## Selected extract
################

What should the Biden administration do?

There are reasonable arguments in favor of curtailing the growth in LNG exports. Certainly an idealized vision of a decarbonized global energy economy would have little room for LNG trade, although it is remarkably unlikely that such a scenario will transpire anytime soon and that U.S. LNG exports will not serve future demand.

Some have also argued that LNG exports expose domestic ratepayers to an emergent global natural gas market, which is both expensive and volatile. And while it is conceivable that such rapid growth in LNG exports could raise domestic natural gas prices, in recent years—with the brief exception of significant increases in LNG shipments to Europe in 2022 in response to Russia’s invasion of Ukraine—natural gas production has kept pace with rising exports, keeping prices low and trending downward. The extent to which this surge in gas production is tied to the relatively high oil price environment via associated gas from oil wells is worthy of further exploration.

But restricting LNG supply does not necessarily represent an effective decarbonization strategy. For example, volatile prices and unreliable delivery over the past few years due to LNG supply shortages have encouraged Pakistan to shift its energy policy in favor of domestic coal (with a high proportion being the most polluting lignite coal). Such forms of realist energy policy will increase emissions. And as Arvind Ravikumar pointed out in the MIT Tech Review earlier this year, “when the fuel is exported, the net climate impact depends on what it replaces in the importing country.” The analysis gets far more complicated when recognizing that U.S. LNG prices are unlikely to seriously compete with low-cost coal in many importing countries.

################

## Data section
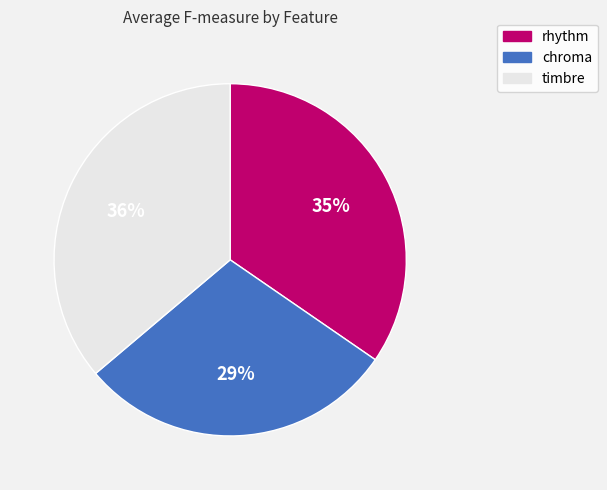

To the nearest percent, what is the difference between the largest and smallest slice percentages?

7%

################

## Tasks to carry out
[a] Name every country mentioned in the passage on LNG exports.
[b] Reproduce the section of the passage on LNG exports that begins with the words "Some have also" and ends with "of further exploration.".

## Solutions by task
[a]
- United States (U.S.)
- Russia
- Ukraine
- Pakistan

[b]
Some have also argued that LNG exports expose domestic ratepayers to an emergent global natural gas market, which is both expensive and volatile. And while it is conceivable that such rapid growth in LNG exports could raise domestic natural gas prices, in recent years—with the brief exception of significant increases in LNG shipments to Europe in 2022 in response to Russia’s invasion of Ukraine—natural gas production has kept pace with rising exports, keeping prices low and trending downward. The extent to which this surge in gas production is tied to the relatively high oil price environment via associated gas from oil wells is worthy of further exploration.